De como e por que é que a competência para a instrução dos processos disciplinares e de inquérito deve ser assumida em exclusivo pela IGE e portanto retirada à Direcção das Escolas
PARECER
Fundamentação – O Decreto-Lei nº 213/2006, de 27 de Outubro, o Decreto Regulamentar nº 81-B/2007, de 31 de Julho, a Portaria nº 827-F/2007, de 31 de Julho, a Portaria nº 827-G/2007, de 31 de Julho, o Decreto Regulamentar nº 16/2009, de 2 de Setembro, e o Decreto-Lei nº 170/2009, de 3 de Agosto.

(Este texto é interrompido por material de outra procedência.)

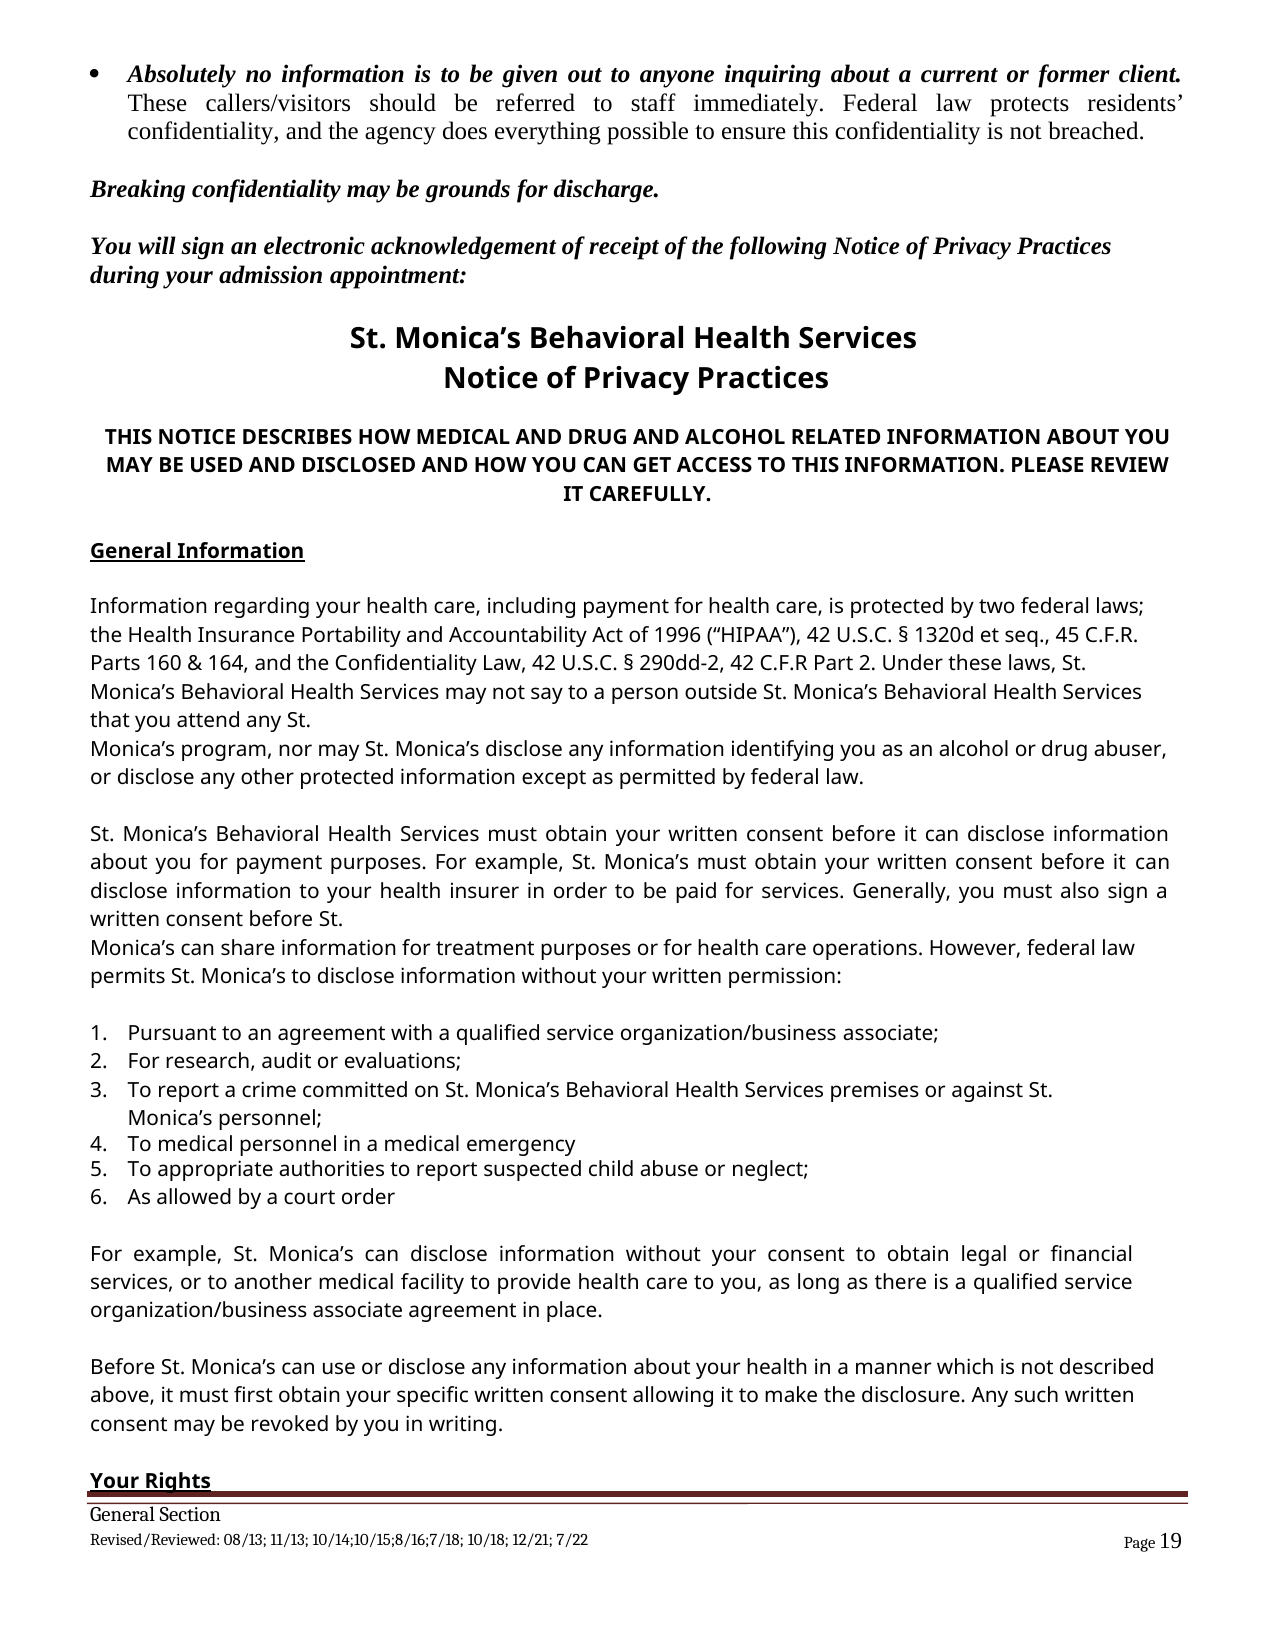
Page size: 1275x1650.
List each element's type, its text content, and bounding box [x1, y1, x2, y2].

list Absolutely no information is to be given out to anyone inquiring about a current or former client. These callers/visitors should be referred to staff immediately. Federal law protects residents’ confidentiality, and the agency does everything possible to ensure this confidentiality is not breached. [90, 60, 1186, 145]
text St. Monica’s Behavioral Health Services must obtain your written consent before it can disclose information about you for payment purposes. For example, St. Monica’s must obtain your written consent before it can disclose information to your health insurer in order to be paid for services. Generally, you must also sign a written consent before St. [90, 819, 1170, 933]
text Your Rights [90, 1466, 1208, 1494]
text Before St. Monica’s can use or disclose any information about your health in a manner which is not described above, it must first obtain your specific written consent allowing it to make the disclosure. Any such written consent may be revoked by you in writing. [90, 1352, 1208, 1437]
text Information regarding your health care, including payment for health care, is protected by two federal laws; the Health Insurance Portability and Accountability Act of 1996 (“HIPAA”), 42 U.S.C. § 1320d et seq., 45 C.F.R. Parts 160 & 164, and the Confidentiality Law, 42 U.S.C. § 290dd-2, 42 C.F.R Part 2. Under these laws, St. Monica’s Behavioral Health Services may not say to a person outside St. Monica’s Behavioral Health Services that you attend any St. [90, 592, 1177, 734]
list To report a crime committed on St. Monica’s Behavioral Health Services premises or against St. Monica’s personnel; [90, 1075, 1088, 1132]
text Notice of Privacy Practices [443, 357, 1208, 397]
list To appropriate authorities to report suspected child abuse or neglect; [90, 1157, 1208, 1182]
list To medical personnel in a medical emergency [90, 1132, 1208, 1157]
text Monica’s program, nor may St. Monica’s disclose any information identifying you as an alcohol or drug abuser, or disclose any other protected information except as permitted by federal law. [90, 734, 1183, 791]
text You will sign an electronic acknowledgement of receipt of the following Notice of Privacy Practices during your admission appointment: [90, 231, 1177, 289]
text THIS NOTICE DESCRIBES HOW MEDICAL AND DRUG AND ALCOHOL RELATED INFORMATION ABOUT YOU MAY BE USED AND DISCLOSED AND HOW YOU CAN GET ACCESS TO THIS INFORMATION. PLEASE REVIEW IT CAREFULLY. [98, 422, 1176, 507]
text General Information [90, 536, 1208, 565]
list For research, audit or evaluations; [90, 1046, 1208, 1074]
text Breaking confidentiality may be grounds for discharge. [90, 174, 1208, 202]
text For example, St. Monica’s can disclose information without your consent to obtain legal or financial services, or to another medical facility to provide health care to you, as long as there is a qualified service organization/business associate agreement in place. [90, 1239, 1135, 1324]
list Pursuant to an agreement with a qualified service organization/business associate; [90, 1018, 1208, 1046]
text Monica’s can share information for treatment purposes or for health care operations. However, federal law permits St. Monica’s to disclose information without your written permission: [90, 933, 1208, 989]
list As allowed by a court order [90, 1182, 1208, 1210]
text St. Monica’s Behavioral Health Services [349, 318, 1208, 357]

Reflexão global sobre as suas implicações na aplicação, nas unidades educativas, dos n.os 4, 5 e 6 do art.º 115º do Decreto-Lei n.º 15/2007, de 19 de Janeiro, à luz dos ensinamentos dos Professores Doutores Marcello Caetano, A. Castanheira Neves, Jorge de Figueiredo Dias, Diogo Freitas do Amaral e Mário Esteves de Oliveira.

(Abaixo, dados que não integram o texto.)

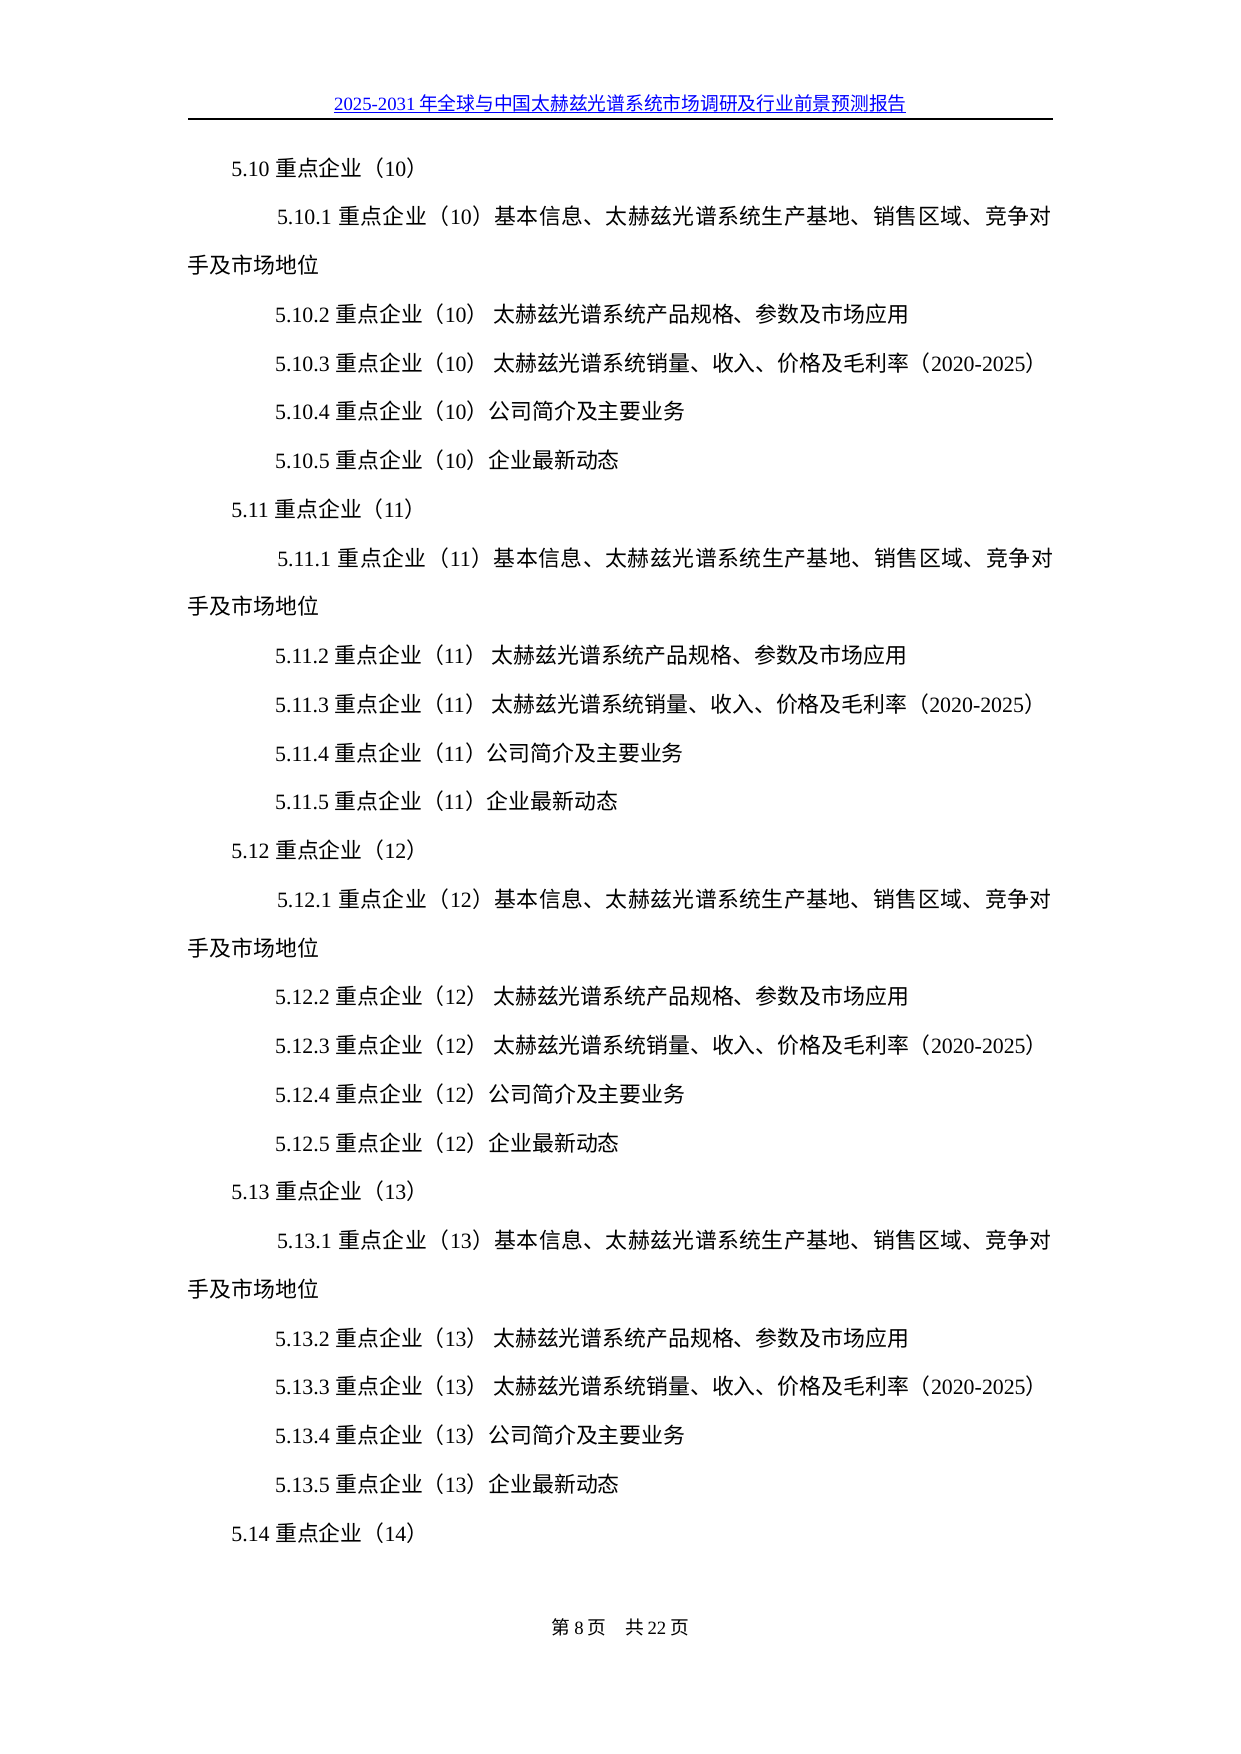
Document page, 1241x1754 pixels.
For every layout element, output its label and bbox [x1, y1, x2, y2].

text [187, 150, 1053, 1548]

1. O Decreto-Lei nº 213/2006, de 27 de Outubro, aprovou a Lei Orgânica do Ministério da Educação, elencando, nos seus artigos 4º e 5º, os serviços da administração directa (art.º 4, com remissão para os art.os 9º a 16º) e o organismo de administração indirecta do Estado (art.º 5, com remissão para o art.º 17º), dedicando todo o art.º 10º à missão e às atribuições da Inspecção-Geral da Educação, adiante designada IGE, serviço central deste Ministério.

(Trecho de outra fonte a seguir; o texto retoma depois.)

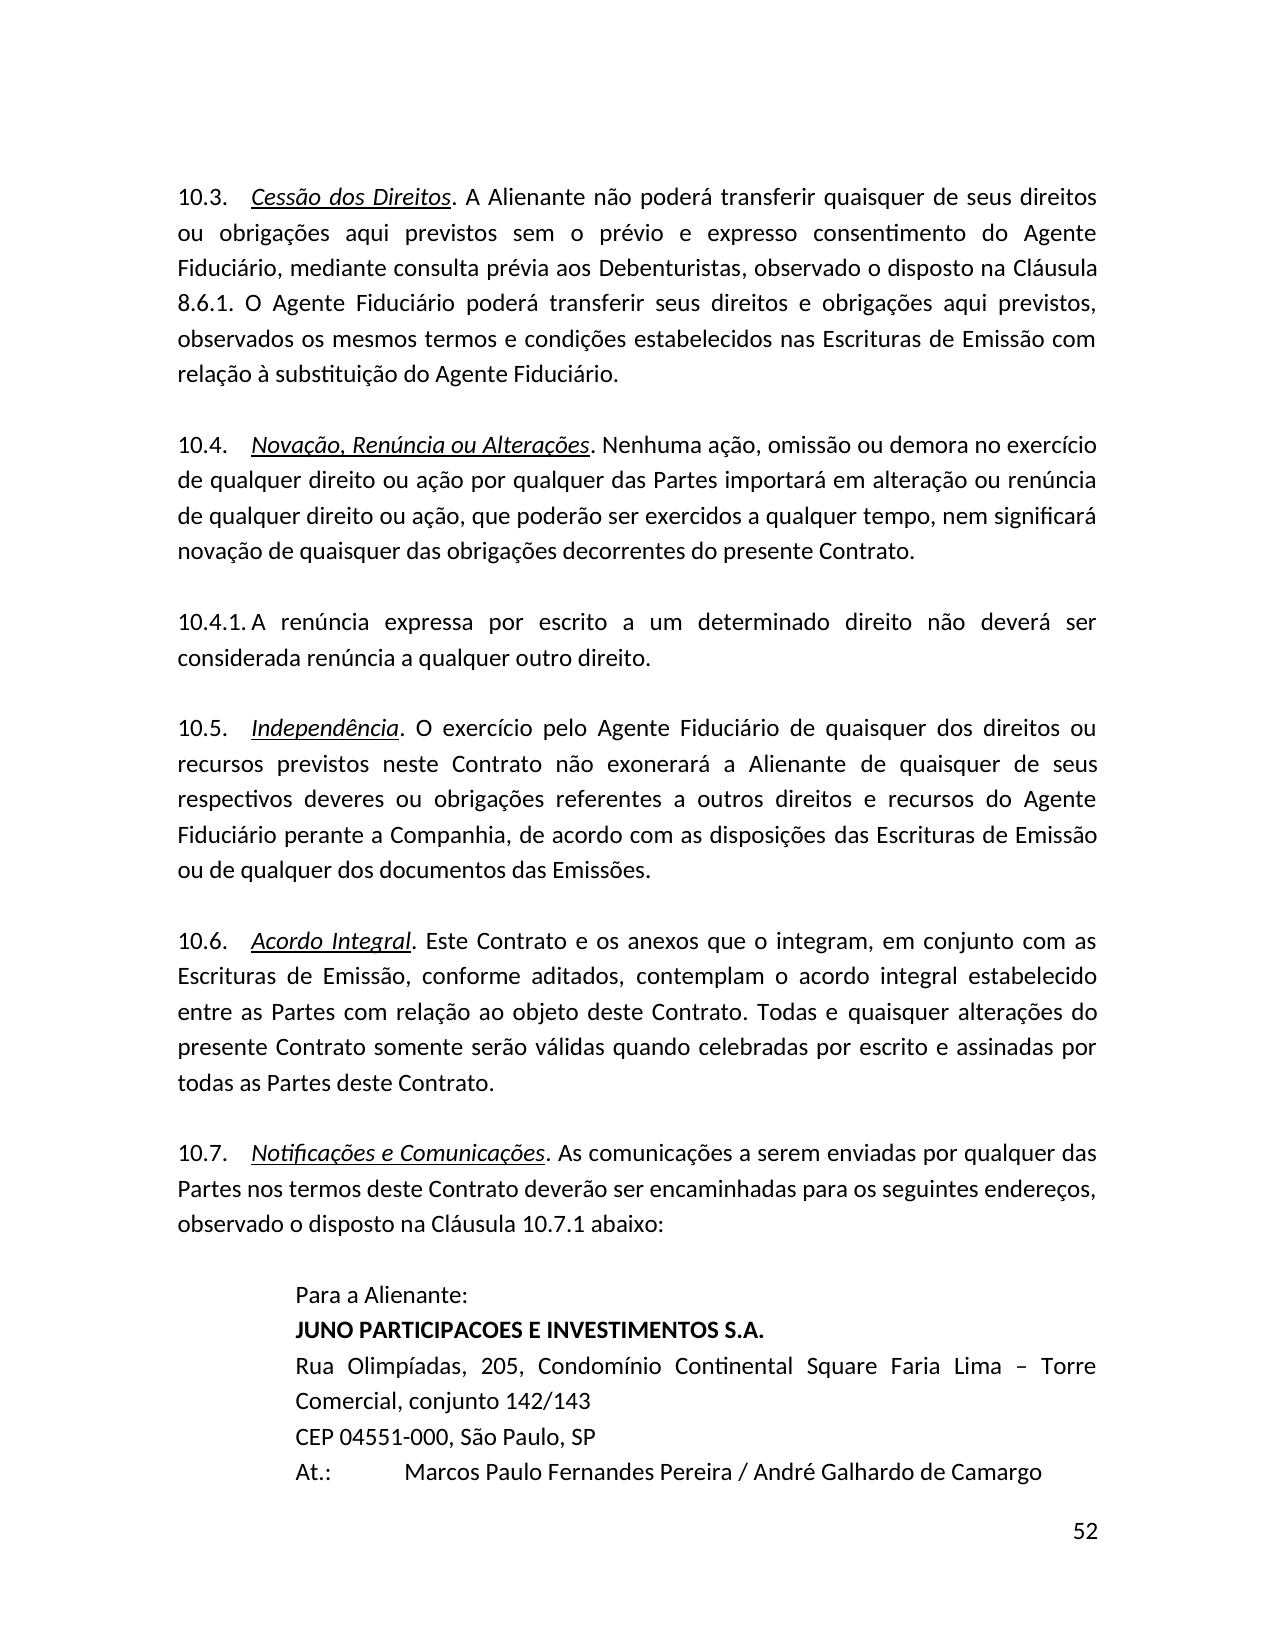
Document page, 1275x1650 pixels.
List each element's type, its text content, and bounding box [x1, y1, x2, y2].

text CEP 04551-000, São Paulo, SP [295, 1417, 1098, 1452]
list Novação, Renúncia ou Alterações. Nenhuma ação, omissão ou demora no exercício de qualquer direito ou ação por qualquer das Partes importará em alteração ou renúncia de qualquer direito ou ação, que poderão ser exercidos a qualquer tempo, nem significará novação de quaisquer das obrigações decorrentes do presente Contrato. [177, 425, 1098, 567]
list A renúncia expressa por escrito a um determinado direito não deverá ser considerada renúncia a qualquer outro direito. [177, 602, 1098, 673]
text Rua Olimpíadas, 205, Condomínio Continental Square Faria Lima – Torre Comercial, conjunto 142/143 [295, 1346, 1098, 1417]
text Para a Alienante: [295, 1275, 1098, 1311]
list Acordo Integral. Este Contrato e os anexos que o integram, em conjunto com as Escrituras de Emissão, conforme aditados, contemplam o acordo integral estabelecido entre as Partes com relação ao objeto deste Contrato. Todas e quaisquer alterações do presente Contrato somente serão válidas quando celebradas por escrito e assinadas por todas as Partes deste Contrato. [177, 921, 1098, 1098]
list Cessão dos Direitos. A Alienante não poderá transferir quaisquer de seus direitos ou obrigações aqui previstos sem o prévio e expresso consentimento do Agente Fiduciário, mediante consulta prévia aos Debenturistas, observado o disposto na Cláusula 8.6.1. O Agente Fiduciário poderá transferir seus direitos e obrigações aqui previstos, observados os mesmos termos e condições estabelecidos nas Escrituras de Emissão com relação à substituição do Agente Fiduciário. [177, 177, 1098, 390]
text At.: Marcos Paulo Fernandes Pereira / André Galhardo de Camargo [295, 1452, 1098, 1488]
list Independência. O exercício pelo Agente Fiduciário de quaisquer dos direitos ou recursos previstos neste Contrato não exonerará a Alienante de quaisquer de seus respectivos deveres ou obrigações referentes a outros direitos e recursos do Agente Fiduciário perante a Companhia, de acordo com as disposições das Escrituras de Emissão ou de qualquer dos documentos das Emissões. [177, 708, 1098, 886]
list Notificações e Comunicações. As comunicações a serem enviadas por qualquer das Partes nos termos deste Contrato deverão ser encaminhadas para os seguintes endereços, observado o disposto na Cláusula 10.7.1 abaixo: [177, 1133, 1098, 1240]
text JUNO PARTICIPACOES E INVESTIMENTOS S.A. [295, 1311, 1098, 1346]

2. Da análise dos artigos referido em 1., e da sua conjugação com o Decreto Regulamentar nº 81-B/2007, de 31 de Julho, nomeadamente o seu art.º 3º, é missão da IGE “assegurar o controlo, a auditoria e a fiscalização do funcionamento do sistema educativo (…) e assegurar o serviço jurídico-contencioso decorrente da prossecução da sua missão”, sendo que, de entre as diversas atribuições que lhe estão cometidas – e que respeitam o conteúdo funcional previsto no art.º 10º do Decreto-Lei nº 170/2009, de 3 de Agosto –, me permito destacar, porque especialmente pertinentes no âmbito desta reflexão, as atribuições de “assegurar a qualidade do sistema educativo (…) designadamente através de acções de controlo, acompanhamento e avaliação”, “zelar pela equidade do sistema educativo, salvaguardando os interesses legítimos de todos os que o integram e dos respectivos utentes”, “apreciar a conformidade legal e regulamentar dos actos dos serviços e organismos do ME (…)”, “controlar a aplicação eficaz, eficiente e económica dos dinheiros públicos nos termos da lei (…)”, “exercer o controlo técnico sobre todos os serviços e organismos do ME” e “propor medidas que visem a melhoria do sistema educativo” [nº 1 e al. a), b), d) e f) do nº 2 do art.º 10º do Decreto-Lei nº 213/2006, de 27 de Outubro; nº 1 e al. a), b), c), e), g) e h) do nº 2 do art.º 3º do Decreto Regulamentar nº 81-B/2007, de 31 de Julho; as Portarias nº 827-F/2007 e nº 827-G/2007, ambas de 31 de Julho, e o Decreto Regulamentar nº 16/2009, de 2 de Setembro, nada vieram acrescentar em matéria de interesse para a reflexão de que aqui me ocupo].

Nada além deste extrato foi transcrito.